I've ended up using a nifty Linux command-line tool called abcde (A Better CD Encoder), which is a really simple front-end for really awesome pieces of software like cdparanoia and lame - tying in CDDB lookups, naming, tagging, the lot. One or two config file settings and off you go with a simple abcde.

Cdparanoia rocks in that it seems to do a really good job of "repairing" otherwise shaky tracks. A few of my CDs have been "sensitive" (polite way of saying poorly manufactured or succumbing to rot) and almost unlistenable on most CD players. Cdparanoia's done a decent job of constructing an error-free digital copy of the CDs, and I can listen to them again. The most frightening part is looking at the diagnostics as cdparanoia works its way through audio CDs... I'm amazed that they work at all!

The other major decision is what encoding format to use. With some of these damaged/dodgy CDs, I've encoded the files in flac, a lossless (and free) format which is an exact copy of the digital data on the CD itself. These "masters" can then be used to create mp3 or other "lossy" formats for normal listening. It would be great to keep everything in flac format and know that my CDs are fully backed up, but at a few hundred megs per CD, my hard drives will be overflowing in no time. The downside is that I'll probably want to redo all of this again some time (when terabyte disks come standard with new PCs), but I'll just treat that as another chance to amble down memory lane in the future :-)

For most of my (healthy) CDs, I've encoded them to mp3, using lame's default VBR presets. My ears aren't the greatest, nor are my speakers, earphones and sound card, and most sites suggest that the defaults are near-enough to CD quality for most plebs, so that's what I've relied on.

{2005.02.07}

So long, Bloglines

Via Russell Beattie, Ask Jeeves has bought Bloglines.

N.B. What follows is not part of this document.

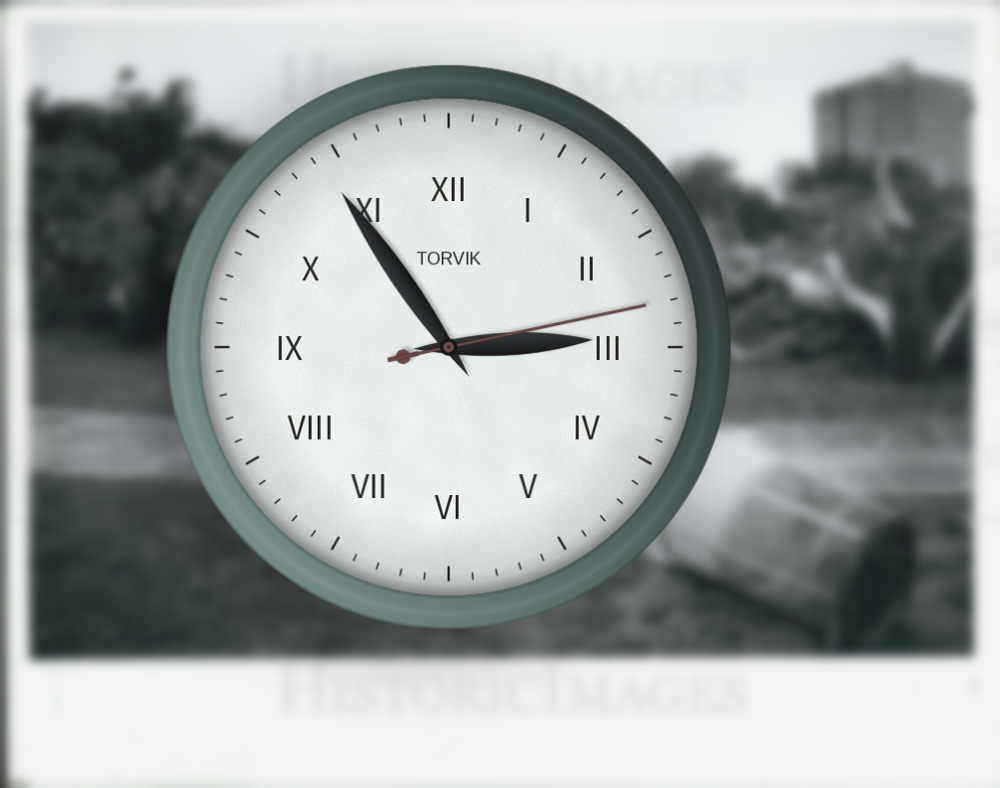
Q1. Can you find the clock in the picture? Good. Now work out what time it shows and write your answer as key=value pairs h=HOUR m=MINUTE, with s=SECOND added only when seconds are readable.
h=2 m=54 s=13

First, it'll be changed logos and branding. Then Ask Jeeves crap will start working its way into the functionality and UI. Anyone want to bet on how long it takes before you're wading through banner ads to get to your feeds? Then a "Bloglines Pro" for a low low subscription price, while the free version becomes more crippled, neglected and sucky.

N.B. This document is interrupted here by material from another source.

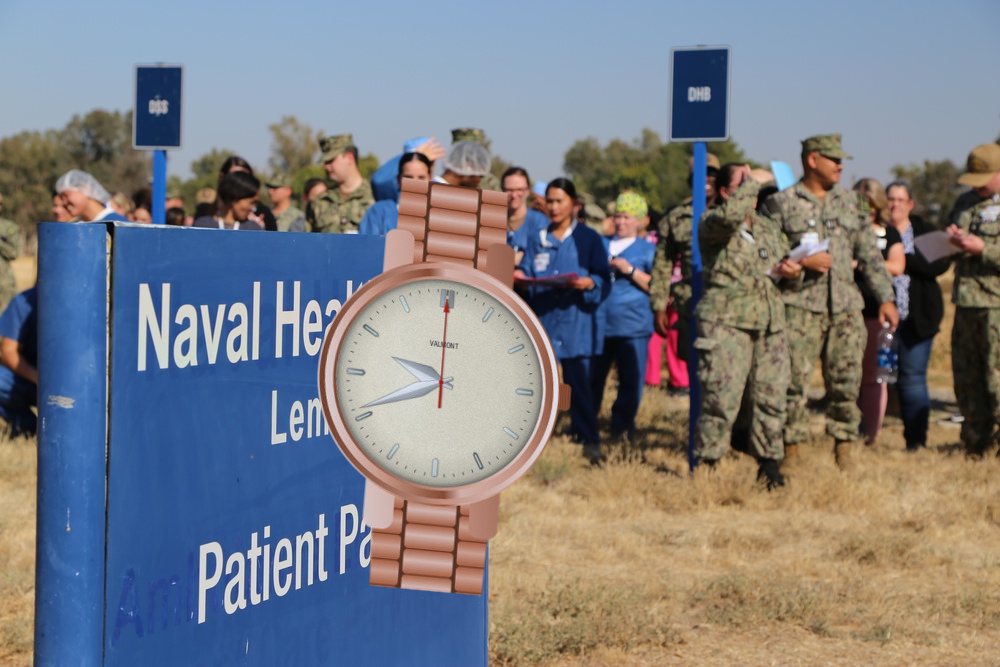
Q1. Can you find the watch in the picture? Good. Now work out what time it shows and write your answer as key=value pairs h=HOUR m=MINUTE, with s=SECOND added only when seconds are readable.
h=9 m=41 s=0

Before long, you've exported your OPML (if you can still get to it), and you're back to a private bandwidth-guzzling RSS reader.

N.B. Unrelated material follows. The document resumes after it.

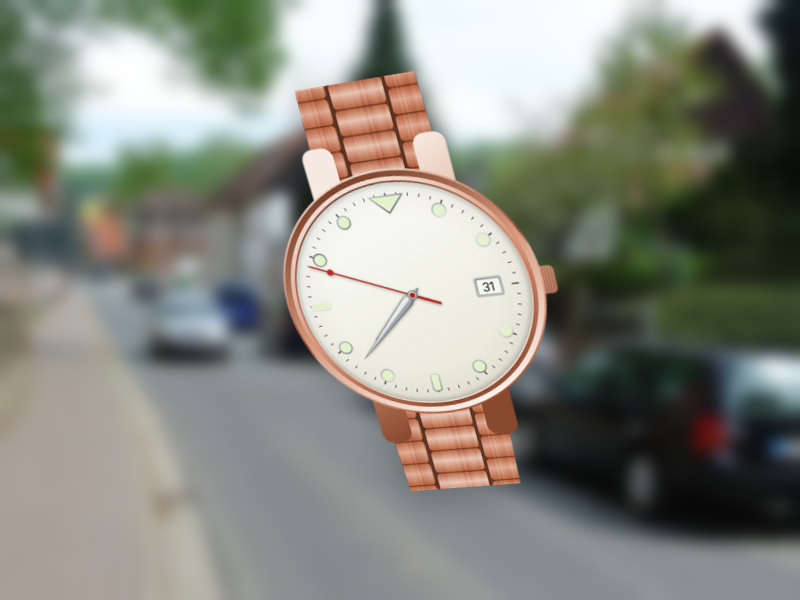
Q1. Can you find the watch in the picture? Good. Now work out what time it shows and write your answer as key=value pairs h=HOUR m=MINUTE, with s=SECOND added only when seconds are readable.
h=7 m=37 s=49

I'm being rather negative, and if I'm wrong I'll be a happy camper. But I don't think my pessimism is misplaced. Bloglines' running costs must be horrendous. It has no ostensible revenue stream right now, so it seemed rather obvious from the outset that the end goal must have been to build a loyal user base and collect enough blog content and useful technology to make it salable to some corporate types who'd be wanting to wring some sort of business model out of it. Perfectly understandable, and respect to the Bloglines folk for doing it. I'm just disappointed that reality had to set in.

{2005.02.06}

Sleep tight

Sheesh...

Yellowstone National Park sits on top of a supervolcano. It's active, causing parts of the area to rise and shift, scientists calculate that it's over 30,000 years past its expected eruption date, and when it blows, our planet isn't going to be a fun place to be:

We have absolutely nothing to compare it to. The biggest blast in recent times was that of Krakatau in Indonesia in August 1883, which made a bang that reverberated around the world for nine days, and made water slosh as far away as the English Channel. But if you imagine the volume of material ejected from Krakatau as being about the size of a golf ball, then the biggest of the Yellowstone blasts would be the size of a sphere you could just about hide behind. On this scale, Mount St. Helen's would be no more than a pea.

It's estimated that only a few thousand human beings survived the last supervolcano eruption, some 74,000 years ago. More interesting detail and links at The Agitator.